Это был мой восемнадцатый день рождения.
Я бродила по магазинам в центре города, глядя себе под ноги потухшими глазами. Поворачивая за угол, я подняла голову и поняла, что оказалась напротив кинотеатра.
Именно в тот момент я ее и увидела. Руки Уэйда мяли ее ягодицы, пока она страстно целовалась с ним взасос. На ее среднем пальце сияло новое, дорогое на вид кольцо в форме сердечка – скорее всего, его подарок.
Я уставилась на свою лучшую подругу, обнимающую мерзкого ублюдка, который годами унижал и оскорблял меня, потому что считал отбросом общества.
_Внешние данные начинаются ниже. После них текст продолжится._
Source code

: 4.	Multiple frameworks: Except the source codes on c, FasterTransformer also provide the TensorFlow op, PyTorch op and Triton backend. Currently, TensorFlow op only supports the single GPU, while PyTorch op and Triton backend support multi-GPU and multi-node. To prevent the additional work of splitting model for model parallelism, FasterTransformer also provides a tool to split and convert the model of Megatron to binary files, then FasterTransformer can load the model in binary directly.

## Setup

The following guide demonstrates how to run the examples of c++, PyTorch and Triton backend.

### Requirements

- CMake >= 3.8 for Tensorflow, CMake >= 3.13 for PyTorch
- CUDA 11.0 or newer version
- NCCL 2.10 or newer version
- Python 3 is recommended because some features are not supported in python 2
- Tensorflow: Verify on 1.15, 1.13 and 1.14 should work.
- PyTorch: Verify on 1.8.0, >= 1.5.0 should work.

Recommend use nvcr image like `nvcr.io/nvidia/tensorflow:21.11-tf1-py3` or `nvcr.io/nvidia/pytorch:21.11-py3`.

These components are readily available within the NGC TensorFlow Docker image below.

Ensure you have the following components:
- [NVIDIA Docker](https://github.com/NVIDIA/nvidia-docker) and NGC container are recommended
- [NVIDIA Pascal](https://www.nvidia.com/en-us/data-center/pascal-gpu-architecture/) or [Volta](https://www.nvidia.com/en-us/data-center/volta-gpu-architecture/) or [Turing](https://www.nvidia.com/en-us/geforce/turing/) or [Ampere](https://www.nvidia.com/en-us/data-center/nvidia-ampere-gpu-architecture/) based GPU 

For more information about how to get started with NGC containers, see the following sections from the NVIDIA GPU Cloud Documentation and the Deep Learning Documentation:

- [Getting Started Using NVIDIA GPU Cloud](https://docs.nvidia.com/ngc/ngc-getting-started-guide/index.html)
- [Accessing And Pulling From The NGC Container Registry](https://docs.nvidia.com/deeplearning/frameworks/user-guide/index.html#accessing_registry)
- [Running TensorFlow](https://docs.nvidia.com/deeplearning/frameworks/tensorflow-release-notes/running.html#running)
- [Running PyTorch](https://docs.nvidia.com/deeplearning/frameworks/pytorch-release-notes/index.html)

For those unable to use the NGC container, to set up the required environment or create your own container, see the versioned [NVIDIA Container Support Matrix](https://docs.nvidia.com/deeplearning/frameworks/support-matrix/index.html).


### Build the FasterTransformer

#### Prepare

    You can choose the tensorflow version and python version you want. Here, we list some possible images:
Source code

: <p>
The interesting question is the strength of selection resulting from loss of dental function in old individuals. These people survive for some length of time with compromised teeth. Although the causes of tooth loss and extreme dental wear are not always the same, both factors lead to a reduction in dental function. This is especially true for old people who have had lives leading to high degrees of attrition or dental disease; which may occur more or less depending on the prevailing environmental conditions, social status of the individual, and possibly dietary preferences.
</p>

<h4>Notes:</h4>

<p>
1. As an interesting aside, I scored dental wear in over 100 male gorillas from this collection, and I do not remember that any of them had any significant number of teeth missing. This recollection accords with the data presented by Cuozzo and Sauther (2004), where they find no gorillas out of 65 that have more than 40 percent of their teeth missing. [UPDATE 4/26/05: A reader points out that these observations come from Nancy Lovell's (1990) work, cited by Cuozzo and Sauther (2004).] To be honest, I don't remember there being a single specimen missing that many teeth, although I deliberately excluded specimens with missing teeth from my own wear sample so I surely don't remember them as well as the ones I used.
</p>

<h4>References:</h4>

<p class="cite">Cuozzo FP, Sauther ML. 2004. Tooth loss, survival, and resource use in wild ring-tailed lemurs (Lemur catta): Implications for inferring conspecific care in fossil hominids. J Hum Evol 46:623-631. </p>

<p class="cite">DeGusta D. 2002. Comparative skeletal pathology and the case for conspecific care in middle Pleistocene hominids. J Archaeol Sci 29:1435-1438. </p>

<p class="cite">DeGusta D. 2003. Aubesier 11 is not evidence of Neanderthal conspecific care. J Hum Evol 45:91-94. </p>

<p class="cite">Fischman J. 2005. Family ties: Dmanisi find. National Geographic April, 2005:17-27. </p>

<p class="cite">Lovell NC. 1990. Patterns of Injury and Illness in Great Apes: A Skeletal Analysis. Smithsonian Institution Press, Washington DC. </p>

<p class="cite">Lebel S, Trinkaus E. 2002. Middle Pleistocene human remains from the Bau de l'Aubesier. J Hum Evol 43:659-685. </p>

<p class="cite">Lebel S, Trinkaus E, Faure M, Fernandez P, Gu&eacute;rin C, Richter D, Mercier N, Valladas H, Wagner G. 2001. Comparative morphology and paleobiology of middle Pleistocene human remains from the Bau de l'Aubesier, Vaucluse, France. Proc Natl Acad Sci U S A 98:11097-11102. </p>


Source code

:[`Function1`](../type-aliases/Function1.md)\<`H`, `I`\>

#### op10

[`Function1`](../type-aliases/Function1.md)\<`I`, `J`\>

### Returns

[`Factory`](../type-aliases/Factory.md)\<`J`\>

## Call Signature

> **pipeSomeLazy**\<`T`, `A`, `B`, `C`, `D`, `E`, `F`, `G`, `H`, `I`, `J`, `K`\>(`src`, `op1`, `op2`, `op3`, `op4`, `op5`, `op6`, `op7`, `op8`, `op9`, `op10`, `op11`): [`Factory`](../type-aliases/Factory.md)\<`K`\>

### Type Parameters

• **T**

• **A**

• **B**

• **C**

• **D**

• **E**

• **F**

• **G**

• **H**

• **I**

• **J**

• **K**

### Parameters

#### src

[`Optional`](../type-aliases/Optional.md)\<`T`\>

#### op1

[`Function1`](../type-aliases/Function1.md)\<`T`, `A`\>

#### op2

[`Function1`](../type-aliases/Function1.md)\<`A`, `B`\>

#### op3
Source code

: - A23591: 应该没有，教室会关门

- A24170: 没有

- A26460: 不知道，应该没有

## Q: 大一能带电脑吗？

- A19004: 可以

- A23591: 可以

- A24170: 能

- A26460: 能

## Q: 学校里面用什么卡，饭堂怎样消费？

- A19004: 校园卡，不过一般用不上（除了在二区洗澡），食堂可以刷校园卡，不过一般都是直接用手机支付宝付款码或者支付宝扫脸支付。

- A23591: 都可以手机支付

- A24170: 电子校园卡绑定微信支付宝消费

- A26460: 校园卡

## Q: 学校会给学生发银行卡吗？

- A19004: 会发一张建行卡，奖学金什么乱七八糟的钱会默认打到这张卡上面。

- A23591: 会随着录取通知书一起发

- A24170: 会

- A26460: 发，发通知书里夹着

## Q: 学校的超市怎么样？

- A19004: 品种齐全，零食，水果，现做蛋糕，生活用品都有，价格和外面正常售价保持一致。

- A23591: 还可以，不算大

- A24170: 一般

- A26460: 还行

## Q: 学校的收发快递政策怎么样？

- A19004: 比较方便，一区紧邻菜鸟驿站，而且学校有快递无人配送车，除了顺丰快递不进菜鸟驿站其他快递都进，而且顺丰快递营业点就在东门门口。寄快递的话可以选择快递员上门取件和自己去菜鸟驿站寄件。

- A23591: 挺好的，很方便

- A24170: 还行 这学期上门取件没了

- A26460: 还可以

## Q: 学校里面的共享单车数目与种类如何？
Когда Нова меня заметила, было уже слишком поздно. Она обернулась и увидела мое потемневшее лицо, молчаливую ненависть, сочащуюся из моих прищуренных от боли глаз.
Я уже отошла на довольно большое расстояние от них, когда Нова, спотыкаясь, побежала за мной, чтобы задержать.
– Подожди… Пожалуйста… подожди!
– Наконец-то ты осуществила свою мечту о любви, – бросила я ей, резко остановившись посреди тротуара. – Желаю вам, двум уродам, счастья.
Нова замерла на месте, как будто я в нее выстрелила. Ее припудренное лицо выглядело бархатистым, как персик, не то, что мое – гнилое яблоко. Я видела, как мои обидные слова утонули в ее сначала растерянных, а затем агрессивно вспыхнувших глазах.
– Знаешь, что я тебе скажу, Мирея? – Она посмотрела на меня блестящими глазами, полными давно сдерживаемого чувства. – Если ты решила наврать социальным службам и продолжать барахтаться в своей дерьмовой ситуации, то это не значит, что ты имеешь право относиться к другим по-свински! Я пыталась быть рядом, хотела тебя поддержать, но ты мне не позволила!
– Хотела поддержать меня? И поэтому тискалась с этим куском дерьма, как сейчас?
– Ты выбрала ее!
– Она моя мать! – прокричала я.
– А я была твоей лучшей подругой! – в ответ прокричала Нова. – И знаешь, кто во всем этом виноват? Ты!
Мне стало больно, я повернулась к ней спиной, и Нова выплеснула на меня свою обиду, обсыпала осколками дружбы, разбившейся под тяжестью преждевременного взросления.
– Вот, ты снова отворачиваешься! – сказала она, махнув рукой, словно подчеркивая свои слова. – Ты знаешь, что это так! Только совсем отчаявшаяся может защищать женщину, которая начала принимать наркотики, потому что ее бросил мужчина!
– Пошла ты, Нова! – сжав кулаки, прокричала я, едва сдерживая слезы.
Рассказывая о зависимости, почему-то никогда не говорят, что она разрушает не только зависимого, но и всех, кто рядом. И теперь я – дрейфующий обломок чего-то, что потеряно по пути.
– Спроси себя, почему ты совершенно одна! Ты винишь других, называешь их уродами, но правда в том, что ты сама выбрала такую жизнь! Открой глаза на реальность, Мирея, и пойми наконец, что ты слабая и беспомощная, как твоя мать!
Мне хотелось толкнуть ее, расцарапать ей лицо, сделать очень больно. Заставить ее понять, что значит каждый день разбиваться вдребезги, но продолжать бороться, когда тебе сопротивляются глаза той, кого ты любишь.
Но я не смогла ударить Нову. У меня внутри все перевернулось. Я зашагала прочь, чувствуя, как во мне умирает вера в дружбу.
Мне хотелось остаться одной, как она и сказала.
Через год с небольшим мы достигли дна.
Это случилось вечером в конце ноября в тусклом свете нашей кухни, на полу, залитом моими невидимыми слезами. Собравшись с последними силами, я отобрала у нее таблетки – моя очередная неуклюжая попытка вырвать с корнем зло, которое отняло у мамы всё.